The bill would require the university to manage its general revenue bond program so that not more than 15% of
its General Fund support appropriation, less a prescribed amount, is used for the total of the following: debt service for specified capital expenditures, pay-as-you-go capital outlay, and State Public Works Board rental payments.
This bill would require the University of California to report biennially to the Legislature and the Department of Finance, beginning on or before October 1, 2014, and on or before October 1 of each even-numbered year through 2020, on the total costs of education at the university on a systemwide and campus-by-campus basis, as specified.
This bill, commencing with the 2013–14 academic year, would require the University of California to report, by March 1 of each year, on specified performance measures, including various calculations of graduation rates and amounts spent per degree, for the preceding academic year.
This bill would appropriate $375,000 from the 1996 Higher Education Capital Outlay Bond Fund to the University of California for the purpose of funding the equipment phase of the Science and Engineering Building at the Merced campus, as specified, during the 2013–14 fiscal year, with the appropriation available for encumbrance until June 30, 2016, subject to the enactment of a resolution by the Regents of the University of California requiring the payment of prevailing wage rates by the contractors and subcontractors working on this project, and all other capital outlay projects undertaken by the University of California that are funded using nonstate funds or are otherwise not financed with the funds appropriated for this project, during the 2013–14 fiscal year.

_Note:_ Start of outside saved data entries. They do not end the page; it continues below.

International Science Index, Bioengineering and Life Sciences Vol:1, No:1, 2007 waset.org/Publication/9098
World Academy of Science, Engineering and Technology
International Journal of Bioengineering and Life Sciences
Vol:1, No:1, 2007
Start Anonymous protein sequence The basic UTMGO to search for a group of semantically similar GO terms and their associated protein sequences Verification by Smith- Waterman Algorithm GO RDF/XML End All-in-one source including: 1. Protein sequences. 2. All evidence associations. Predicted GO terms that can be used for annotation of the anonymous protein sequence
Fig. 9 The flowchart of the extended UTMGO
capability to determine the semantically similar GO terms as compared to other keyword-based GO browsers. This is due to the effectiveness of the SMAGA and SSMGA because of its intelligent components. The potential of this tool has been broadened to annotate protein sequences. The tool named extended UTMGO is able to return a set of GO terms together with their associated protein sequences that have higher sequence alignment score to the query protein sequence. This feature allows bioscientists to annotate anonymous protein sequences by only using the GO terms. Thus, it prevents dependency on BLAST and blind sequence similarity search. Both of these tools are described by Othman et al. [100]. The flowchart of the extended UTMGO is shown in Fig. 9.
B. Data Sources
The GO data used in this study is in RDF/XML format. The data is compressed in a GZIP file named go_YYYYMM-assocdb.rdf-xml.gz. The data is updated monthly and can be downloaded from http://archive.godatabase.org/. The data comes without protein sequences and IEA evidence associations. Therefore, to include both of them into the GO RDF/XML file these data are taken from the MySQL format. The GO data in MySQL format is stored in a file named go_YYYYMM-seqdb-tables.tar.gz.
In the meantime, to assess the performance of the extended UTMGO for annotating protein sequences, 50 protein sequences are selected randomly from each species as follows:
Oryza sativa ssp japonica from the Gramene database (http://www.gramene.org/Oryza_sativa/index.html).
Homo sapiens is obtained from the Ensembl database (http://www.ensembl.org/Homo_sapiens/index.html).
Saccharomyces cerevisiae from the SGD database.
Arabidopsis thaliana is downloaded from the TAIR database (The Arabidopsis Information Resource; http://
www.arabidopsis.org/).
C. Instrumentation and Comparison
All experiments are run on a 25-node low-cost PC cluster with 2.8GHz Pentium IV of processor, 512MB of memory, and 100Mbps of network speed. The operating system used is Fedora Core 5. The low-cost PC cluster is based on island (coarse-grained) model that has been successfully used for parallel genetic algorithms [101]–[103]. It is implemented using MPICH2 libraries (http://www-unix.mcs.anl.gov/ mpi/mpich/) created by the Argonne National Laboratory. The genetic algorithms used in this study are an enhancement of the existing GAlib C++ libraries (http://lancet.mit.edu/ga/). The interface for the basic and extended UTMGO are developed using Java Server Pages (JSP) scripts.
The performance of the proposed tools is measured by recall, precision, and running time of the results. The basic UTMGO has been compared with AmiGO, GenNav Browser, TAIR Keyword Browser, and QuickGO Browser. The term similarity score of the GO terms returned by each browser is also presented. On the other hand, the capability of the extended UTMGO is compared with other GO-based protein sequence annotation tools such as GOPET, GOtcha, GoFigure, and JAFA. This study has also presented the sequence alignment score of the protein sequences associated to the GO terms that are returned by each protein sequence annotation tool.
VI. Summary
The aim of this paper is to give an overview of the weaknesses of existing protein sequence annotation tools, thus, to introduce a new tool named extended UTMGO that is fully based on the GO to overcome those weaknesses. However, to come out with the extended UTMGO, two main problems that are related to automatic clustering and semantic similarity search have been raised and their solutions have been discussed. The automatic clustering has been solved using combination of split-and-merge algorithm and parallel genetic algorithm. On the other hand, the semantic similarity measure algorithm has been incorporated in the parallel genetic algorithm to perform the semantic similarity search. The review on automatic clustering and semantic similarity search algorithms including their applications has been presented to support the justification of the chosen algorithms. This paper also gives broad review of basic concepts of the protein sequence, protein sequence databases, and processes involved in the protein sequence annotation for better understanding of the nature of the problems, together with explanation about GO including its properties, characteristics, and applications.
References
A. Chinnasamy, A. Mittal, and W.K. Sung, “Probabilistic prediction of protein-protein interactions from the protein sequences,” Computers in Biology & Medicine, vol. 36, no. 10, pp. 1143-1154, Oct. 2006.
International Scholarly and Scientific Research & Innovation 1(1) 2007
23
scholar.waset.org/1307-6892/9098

This bill would require the University of California to allocate and encumber from a specified appropriation the amount necessary to pay in full all amounts that are
reasonably anticipated to become due and payable during the 2013–14 fiscal year for lease revenue and general obligation bond debt service. The bill would require the Controller to transfer funds from the specified appropriation in accordance with specified schedules.
This bill would allocate $15,000,000 from a specified appropriation in the Budget Act of 2013 to the Regents of the University of California for the School of Medicine at the University of California, Riverside, for specified purposes.
The bill would require, on or before April 1 of each year, the University of California to provide progress reports and specified information consistent with the published mission and vision of the University of California, Riverside, School of Medicine to the relevant policy and fiscal committees of the Legislature pertaining to funding, recruitment, hiring, and
outcomes for the University of California, Riverside, School of Medicine.
The bill would declare that the absence of language in the Budget Act of 2013 specifying that the University of California and the Hastings College of the Law shall use budgeted funds for retirement costs is not an indication of legislative support for, or acceptance of, increased retirement costs being paid for by employees of the University of California and the Hastings College of the Law.
(5) This bill would declare that it is to take effect immediately as a bill providing for appropriations related to the Budget Bill.